→ **INFORMATION SUPPLIED**

——

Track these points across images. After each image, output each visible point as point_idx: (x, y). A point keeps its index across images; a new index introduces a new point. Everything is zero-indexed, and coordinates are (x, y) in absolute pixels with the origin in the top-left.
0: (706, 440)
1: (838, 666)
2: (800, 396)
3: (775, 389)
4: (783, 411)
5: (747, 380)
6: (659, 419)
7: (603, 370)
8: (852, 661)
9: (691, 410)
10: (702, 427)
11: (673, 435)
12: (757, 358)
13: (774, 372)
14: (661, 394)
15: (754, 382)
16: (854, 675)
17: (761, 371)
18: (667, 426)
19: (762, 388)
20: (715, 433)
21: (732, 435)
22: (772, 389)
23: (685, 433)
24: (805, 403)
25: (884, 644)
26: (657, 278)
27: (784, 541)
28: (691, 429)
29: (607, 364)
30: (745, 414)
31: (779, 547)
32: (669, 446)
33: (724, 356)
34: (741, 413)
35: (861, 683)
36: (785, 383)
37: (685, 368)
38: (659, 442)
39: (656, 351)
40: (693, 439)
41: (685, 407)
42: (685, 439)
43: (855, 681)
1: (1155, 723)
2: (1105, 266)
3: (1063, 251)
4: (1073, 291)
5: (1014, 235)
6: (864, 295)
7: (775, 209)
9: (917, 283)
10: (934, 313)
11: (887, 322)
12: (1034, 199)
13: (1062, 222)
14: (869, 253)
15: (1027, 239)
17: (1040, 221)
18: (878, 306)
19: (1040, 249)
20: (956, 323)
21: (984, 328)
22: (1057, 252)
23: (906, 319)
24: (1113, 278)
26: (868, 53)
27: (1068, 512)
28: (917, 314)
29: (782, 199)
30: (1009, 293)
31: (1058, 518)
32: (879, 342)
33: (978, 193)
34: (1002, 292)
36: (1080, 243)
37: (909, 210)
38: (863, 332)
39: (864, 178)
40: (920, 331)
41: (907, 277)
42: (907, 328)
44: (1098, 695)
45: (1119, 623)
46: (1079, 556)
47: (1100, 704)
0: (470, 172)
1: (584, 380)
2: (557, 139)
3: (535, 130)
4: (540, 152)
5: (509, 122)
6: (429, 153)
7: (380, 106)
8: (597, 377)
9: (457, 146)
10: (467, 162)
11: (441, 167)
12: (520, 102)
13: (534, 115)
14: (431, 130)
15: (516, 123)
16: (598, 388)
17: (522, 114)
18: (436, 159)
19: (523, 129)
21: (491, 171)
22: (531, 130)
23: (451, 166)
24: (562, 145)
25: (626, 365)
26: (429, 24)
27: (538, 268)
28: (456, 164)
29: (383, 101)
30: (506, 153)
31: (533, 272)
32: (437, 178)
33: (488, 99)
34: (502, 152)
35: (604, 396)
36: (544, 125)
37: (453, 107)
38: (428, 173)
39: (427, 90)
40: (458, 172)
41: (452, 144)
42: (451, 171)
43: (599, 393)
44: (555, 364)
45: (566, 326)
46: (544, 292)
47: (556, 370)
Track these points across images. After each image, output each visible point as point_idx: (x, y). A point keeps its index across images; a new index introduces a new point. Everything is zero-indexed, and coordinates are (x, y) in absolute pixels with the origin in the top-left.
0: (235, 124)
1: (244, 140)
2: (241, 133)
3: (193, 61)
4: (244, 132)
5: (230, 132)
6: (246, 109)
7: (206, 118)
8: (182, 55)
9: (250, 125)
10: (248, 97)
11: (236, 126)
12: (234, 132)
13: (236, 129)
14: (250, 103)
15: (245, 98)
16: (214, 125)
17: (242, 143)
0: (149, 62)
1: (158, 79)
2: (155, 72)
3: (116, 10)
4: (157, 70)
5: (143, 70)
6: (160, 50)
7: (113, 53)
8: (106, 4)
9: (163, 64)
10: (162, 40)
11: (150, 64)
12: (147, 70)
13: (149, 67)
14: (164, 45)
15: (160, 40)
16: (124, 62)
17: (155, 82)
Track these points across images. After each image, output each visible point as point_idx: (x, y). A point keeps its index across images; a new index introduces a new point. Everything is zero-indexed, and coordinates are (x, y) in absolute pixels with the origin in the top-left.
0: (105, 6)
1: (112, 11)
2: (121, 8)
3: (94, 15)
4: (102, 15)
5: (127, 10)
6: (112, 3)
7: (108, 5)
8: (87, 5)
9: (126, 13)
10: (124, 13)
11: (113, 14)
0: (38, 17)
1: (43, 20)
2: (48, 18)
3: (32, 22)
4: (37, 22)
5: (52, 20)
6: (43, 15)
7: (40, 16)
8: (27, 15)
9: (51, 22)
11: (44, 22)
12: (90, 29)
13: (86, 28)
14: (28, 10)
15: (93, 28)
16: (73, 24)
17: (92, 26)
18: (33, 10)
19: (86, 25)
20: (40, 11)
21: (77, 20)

——

Arrange every line of the entries above as a Markdown table with two columns, Row and Line. Number the rows in order and omit blank lines.

→ **ANSWER BOX**
| Row | Line |
|---|---|
| 1 | Track these points across images. After each image, output each visible point as point_idx: (x, y). A point keeps its index across images; a new index introduces a new point. Everything is zero-indexed, and coordinates are (x, y) in absolute pixels with the origin in the top-left. |
| 2 | 0: (706, 440) |
| 3 | 1: (838, 666) |
| 4 | 2: (800, 396) |
| 5 | 3: (775, 389) |
| 6 | 4: (783, 411) |
| 7 | 5: (747, 380) |
| 8 | 6: (659, 419) |
| 9 | 7: (603, 370) |
| 10 | 8: (852, 661) |
| 11 | 9: (691, 410) |
| 12 | 10: (702, 427) |
| 13 | 11: (673, 435) |
| 14 | 12: (757, 358) |
| 15 | 13: (774, 372) |
| 16 | 14: (661, 394) |
| 17 | 15: (754, 382) |
| 18 | 16: (854, 675) |
| 19 | 17: (761, 371) |
| 20 | 18: (667, 426) |
| 21 | 19: (762, 388) |
| 22 | 20: (715, 433) |
| 23 | 21: (732, 435) |
| 24 | 22: (772, 389) |
| 25 | 23: (685, 433) |
| 26 | 24: (805, 403) |
| 27 | 25: (884, 644) |
| 28 | 26: (657, 278) |
| 29 | 27: (784, 541) |
| 30 | 28: (691, 429) |
| 31 | 29: (607, 364) |
| 32 | 30: (745, 414) |
| 33 | 31: (779, 547) |
| 34 | 32: (669, 446) |
| 35 | 33: (724, 356) |
| 36 | 34: (741, 413) |
| 37 | 35: (861, 683) |
| 38 | 36: (785, 383) |
| 39 | 37: (685, 368) |
| 40 | 38: (659, 442) |
| 41 | 39: (656, 351) |
| 42 | 40: (693, 439) |
| 43 | 41: (685, 407) |
| 44 | 42: (685, 439) |
| 45 | 43: (855, 681) |
| 46 | 1: (1155, 723) |
| 47 | 2: (1105, 266) |
| 48 | 3: (1063, 251) |
| 49 | 4: (1073, 291) |
| 50 | 5: (1014, 235) |
| 51 | 6: (864, 295) |
| 52 | 7: (775, 209) |
| 53 | 9: (917, 283) |
| 54 | 10: (934, 313) |
| 55 | 11: (887, 322) |
| 56 | 12: (1034, 199) |
| 57 | 13: (1062, 222) |
| 58 | 14: (869, 253) |
| 59 | 15: (1027, 239) |
| 60 | 17: (1040, 221) |
| 61 | 18: (878, 306) |
| 62 | 19: (1040, 249) |
| 63 | 20: (956, 323) |
| 64 | 21: (984, 328) |
| 65 | 22: (1057, 252) |
| 66 | 23: (906, 319) |
| 67 | 24: (1113, 278) |
| 68 | 26: (868, 53) |
| 69 | 27: (1068, 512) |
| 70 | 28: (917, 314) |
| 71 | 29: (782, 199) |
| 72 | 30: (1009, 293) |
| 73 | 31: (1058, 518) |
| 74 | 32: (879, 342) |
| 75 | 33: (978, 193) |
| 76 | 34: (1002, 292) |
| 77 | 36: (1080, 243) |
| 78 | 37: (909, 210) |
| 79 | 38: (863, 332) |
| 80 | 39: (864, 178) |
| 81 | 40: (920, 331) |
| 82 | 41: (907, 277) |
| 83 | 42: (907, 328) |
| 84 | 44: (1098, 695) |
| 85 | 45: (1119, 623) |
| 86 | 46: (1079, 556) |
| 87 | 47: (1100, 704) |
| 88 | 0: (470, 172) |
| 89 | 1: (584, 380) |
| 90 | 2: (557, 139) |
| 91 | 3: (535, 130) |
| 92 | 4: (540, 152) |
| 93 | 5: (509, 122) |
| 94 | 6: (429, 153) |
| 95 | 7: (380, 106) |
| 96 | 8: (597, 377) |
| 97 | 9: (457, 146) |
| 98 | 10: (467, 162) |
| 99 | 11: (441, 167) |
| 100 | 12: (520, 102) |
| 101 | 13: (534, 115) |
| 102 | 14: (431, 130) |
| 103 | 15: (516, 123) |
| 104 | 16: (598, 388) |
| 105 | 17: (522, 114) |
| 106 | 18: (436, 159) |
| 107 | 19: (523, 129) |
| 108 | 21: (491, 171) |
| 109 | 22: (531, 130) |
| 110 | 23: (451, 166) |
| 111 | 24: (562, 145) |
| 112 | 25: (626, 365) |
| 113 | 26: (429, 24) |
| 114 | 27: (538, 268) |
| 115 | 28: (456, 164) |
| 116 | 29: (383, 101) |
| 117 | 30: (506, 153) |
| 118 | 31: (533, 272) |
| 119 | 32: (437, 178) |
| 120 | 33: (488, 99) |
| 121 | 34: (502, 152) |
| 122 | 35: (604, 396) |
| 123 | 36: (544, 125) |
| 124 | 37: (453, 107) |
| 125 | 38: (428, 173) |
| 126 | 39: (427, 90) |
| 127 | 40: (458, 172) |
| 128 | 41: (452, 144) |
| 129 | 42: (451, 171) |
| 130 | 43: (599, 393) |
| 131 | 44: (555, 364) |
| 132 | 45: (566, 326) |
| 133 | 46: (544, 292) |
| 134 | 47: (556, 370) |
| 135 | Track these points across images. After each image, output each visible point as point_idx: (x, y). A point keeps its index across images; a new index introduces a new point. Everything is zero-indexed, and coordinates are (x, y) in absolute pixels with the origin in the top-left. |
| 136 | 0: (235, 124) |
| 137 | 1: (244, 140) |
| 138 | 2: (241, 133) |
| 139 | 3: (193, 61) |
| 140 | 4: (244, 132) |
| 141 | 5: (230, 132) |
| 142 | 6: (246, 109) |
| 143 | 7: (206, 118) |
| 144 | 8: (182, 55) |
| 145 | 9: (250, 125) |
| 146 | 10: (248, 97) |
| 147 | 11: (236, 126) |
| 148 | 12: (234, 132) |
| 149 | 13: (236, 129) |
| 150 | 14: (250, 103) |
| 151 | 15: (245, 98) |
| 152 | 16: (214, 125) |
| 153 | 17: (242, 143) |
| 154 | 0: (149, 62) |
| 155 | 1: (158, 79) |
| 156 | 2: (155, 72) |
| 157 | 3: (116, 10) |
| 158 | 4: (157, 70) |
| 159 | 5: (143, 70) |
| 160 | 6: (160, 50) |
| 161 | 7: (113, 53) |
| 162 | 8: (106, 4) |
| 163 | 9: (163, 64) |
| 164 | 10: (162, 40) |
| 165 | 11: (150, 64) |
| 166 | 12: (147, 70) |
| 167 | 13: (149, 67) |
| 168 | 14: (164, 45) |
| 169 | 15: (160, 40) |
| 170 | 16: (124, 62) |
| 171 | 17: (155, 82) |
| 172 | Track these points across images. After each image, output each visible point as point_idx: (x, y). A point keeps its index across images; a new index introduces a new point. Everything is zero-indexed, and coordinates are (x, y) in absolute pixels with the origin in the top-left. |
| 173 | 0: (105, 6) |
| 174 | 1: (112, 11) |
| 175 | 2: (121, 8) |
| 176 | 3: (94, 15) |
| 177 | 4: (102, 15) |
| 178 | 5: (127, 10) |
| 179 | 6: (112, 3) |
| 180 | 7: (108, 5) |
| 181 | 8: (87, 5) |
| 182 | 9: (126, 13) |
| 183 | 10: (124, 13) |
| 184 | 11: (113, 14) |
| 185 | 0: (38, 17) |
| 186 | 1: (43, 20) |
| 187 | 2: (48, 18) |
| 188 | 3: (32, 22) |
| 189 | 4: (37, 22) |
| 190 | 5: (52, 20) |
| 191 | 6: (43, 15) |
| 192 | 7: (40, 16) |
| 193 | 8: (27, 15) |
| 194 | 9: (51, 22) |
| 195 | 11: (44, 22) |
| 196 | 12: (90, 29) |
| 197 | 13: (86, 28) |
| 198 | 14: (28, 10) |
| 199 | 15: (93, 28) |
| 200 | 16: (73, 24) |
| 201 | 17: (92, 26) |
| 202 | 18: (33, 10) |
| 203 | 19: (86, 25) |
| 204 | 20: (40, 11) |
| 205 | 21: (77, 20) |